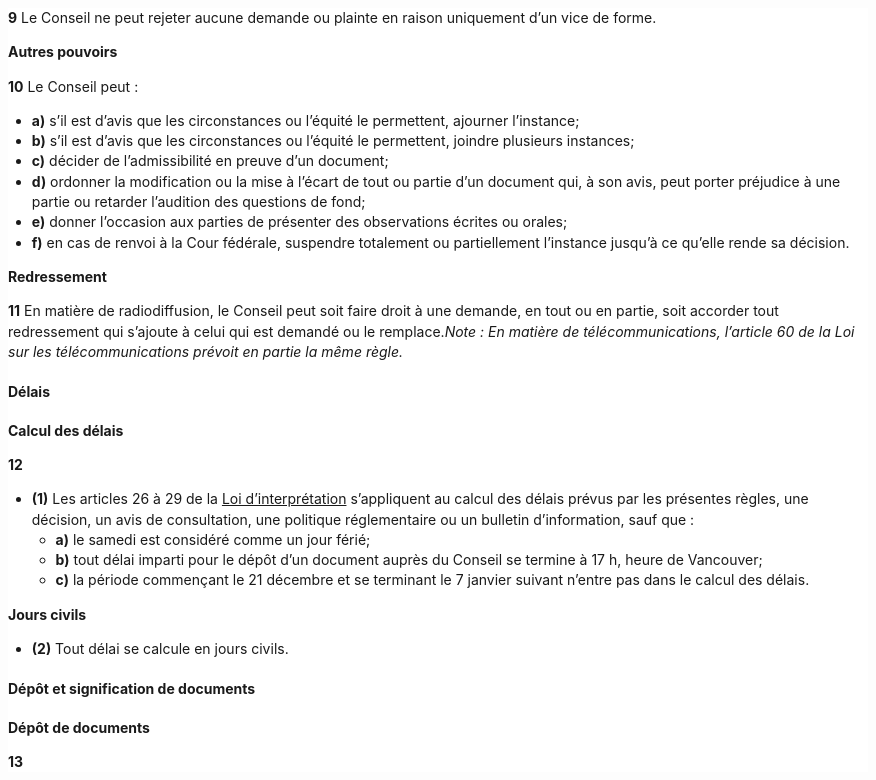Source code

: **9** Le Conseil ne peut rejeter aucune demande ou plainte en raison uniquement d’un vice de forme.




**Autres pouvoirs**

**10** Le Conseil peut :
- **a)** s’il est d’avis que les circonstances ou l’équité le permettent, ajourner l’instance;
- **b)** s’il est d’avis que les circonstances ou l’équité le permettent, joindre plusieurs instances;
- **c)** décider de l’admissibilité en preuve d’un document;
- **d)** ordonner la modification ou la mise à l’écart de tout ou partie d’un document qui, à son avis, peut porter préjudice à une partie ou retarder l’audition des questions de fond;
- **e)** donner l’occasion aux parties de présenter des observations écrites ou orales;
- **f)** en cas de renvoi à la Cour fédérale, suspendre totalement ou partiellement l’instance jusqu’à ce qu’elle rende sa décision.




**Redressement**

**11** En matière de radiodiffusion, le Conseil peut soit faire droit à une demande, en tout ou en partie, soit accorder tout redressement qui s’ajoute à celui qui est demandé ou le remplace.*Note : En matière de télécommunications, l’article 60 de la Loi sur les télécommunications prévoit en partie la même règle.*






#### Délais



**Calcul des délais**

**12** 

- **(1)** Les articles 26 à 29 de la [Loi d’interprétation](/fr/Lois/Lois%20révisées%20du%20Canada/I/I-21.md) s’appliquent au calcul des délais prévus par les présentes règles, une décision, un avis de consultation, une politique réglementaire ou un bulletin d’information, sauf que :
	- **a)** le samedi est considéré comme un jour férié;
	- **b)** tout délai imparti pour le dépôt d’un document auprès du Conseil se termine à 17 h, heure de Vancouver;
	- **c)** la période commençant le 21 décembre et se terminant le 7 janvier suivant n’entre pas dans le calcul des délais.

**Jours civils**

- **(2)** Tout délai se calcule en jours civils.




#### Dépôt et signification de documents



**Dépôt de documents**

**13** 
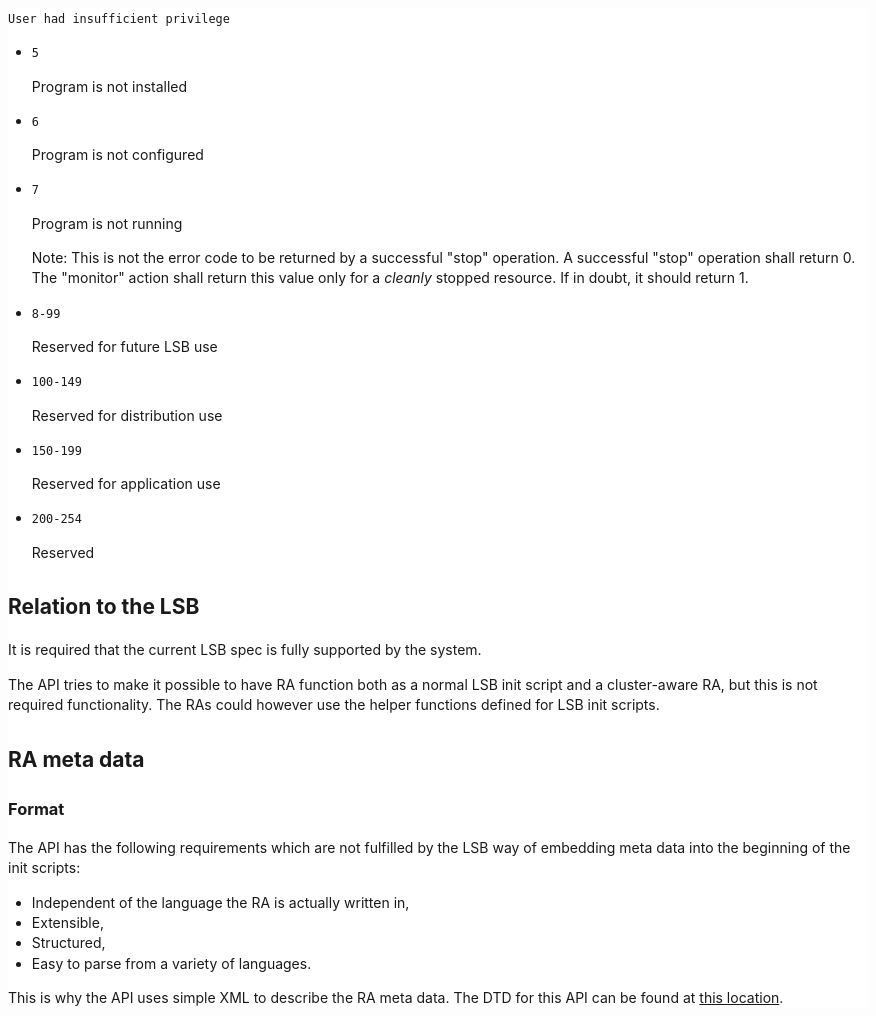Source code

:     User had insufficient privilege

- `5`

    Program is not installed

- `6`

    Program is not configured

- `7`

    Program is not running

    Note: This is not the error code to be returned by a successful
    "stop" operation. A successful "stop" operation shall return 0.
    The "monitor" action shall return this value only for a 
    _cleanly_ stopped resource. If in doubt, it should return 1.

- `8-99`

    Reserved for future LSB use

- `100-149`

    Reserved for distribution use

- `150-199`

    Reserved for application use

- `200-254`

    Reserved

## Relation to the LSB

It is required that the current LSB spec is fully supported by the system.

The API tries to make it possible to have RA function both as a normal LSB
init script and a cluster-aware RA, but this is not required functionality.
The RAs could however use the helper functions defined for LSB init scripts.


## RA meta data

### Format

The API has the following requirements which are not fulfilled by the
LSB way of embedding meta data into the beginning of the init scripts:

- Independent of the language the RA is actually written in,
- Extensible,
- Structured,
- Easy to parse from a variety of languages.

This is why the API uses simple XML to describe the RA meta data. The
DTD for this API can be found at [this location](http://www.opencf.org/standards/ra-api-1.dtd).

___

== INSTRUCTIONS FOR THE TASK ==
Your task is to repeat the entries above exactly, omitting the pictures.

== OUTPUT FOR THIS EXERCISE ==
Source code

: **9** Le Conseil ne peut rejeter aucune demande ou plainte en raison uniquement d’un vice de forme.




**Autres pouvoirs**

**10** Le Conseil peut :
- **a)** s’il est d’avis que les circonstances ou l’équité le permettent, ajourner l’instance;
- **b)** s’il est d’avis que les circonstances ou l’équité le permettent, joindre plusieurs instances;
- **c)** décider de l’admissibilité en preuve d’un document;
- **d)** ordonner la modification ou la mise à l’écart de tout ou partie d’un document qui, à son avis, peut porter préjudice à une partie ou retarder l’audition des questions de fond;
- **e)** donner l’occasion aux parties de présenter des observations écrites ou orales;
- **f)** en cas de renvoi à la Cour fédérale, suspendre totalement ou partiellement l’instance jusqu’à ce qu’elle rende sa décision.




**Redressement**

**11** En matière de radiodiffusion, le Conseil peut soit faire droit à une demande, en tout ou en partie, soit accorder tout redressement qui s’ajoute à celui qui est demandé ou le remplace.*Note : En matière de télécommunications, l’article 60 de la Loi sur les télécommunications prévoit en partie la même règle.*






#### Délais



**Calcul des délais**

**12** 

- **(1)** Les articles 26 à 29 de la [Loi d’interprétation](/fr/Lois/Lois%20révisées%20du%20Canada/I/I-21.md) s’appliquent au calcul des délais prévus par les présentes règles, une décision, un avis de consultation, une politique réglementaire ou un bulletin d’information, sauf que :
	- **a)** le samedi est considéré comme un jour férié;
	- **b)** tout délai imparti pour le dépôt d’un document auprès du Conseil se termine à 17 h, heure de Vancouver;
	- **c)** la période commençant le 21 décembre et se terminant le 7 janvier suivant n’entre pas dans le calcul des délais.

**Jours civils**

- **(2)** Tout délai se calcule en jours civils.




#### Dépôt et signification de documents



**Dépôt de documents**

**13** 
Source code

:     User had insufficient privilege

- `5`

    Program is not installed

- `6`

    Program is not configured

- `7`

    Program is not running

    Note: This is not the error code to be returned by a successful
    "stop" operation. A successful "stop" operation shall return 0.
    The "monitor" action shall return this value only for a 
    _cleanly_ stopped resource. If in doubt, it should return 1.

- `8-99`

    Reserved for future LSB use

- `100-149`

    Reserved for distribution use

- `150-199`

    Reserved for application use

- `200-254`

    Reserved

## Relation to the LSB

It is required that the current LSB spec is fully supported by the system.

The API tries to make it possible to have RA function both as a normal LSB
init script and a cluster-aware RA, but this is not required functionality.
The RAs could however use the helper functions defined for LSB init scripts.


## RA meta data

### Format

The API has the following requirements which are not fulfilled by the
LSB way of embedding meta data into the beginning of the init scripts:

- Independent of the language the RA is actually written in,
- Extensible,
- Structured,
- Easy to parse from a variety of languages.

This is why the API uses simple XML to describe the RA meta data. The
DTD for this API can be found at [this location](http://www.opencf.org/standards/ra-api-1.dtd).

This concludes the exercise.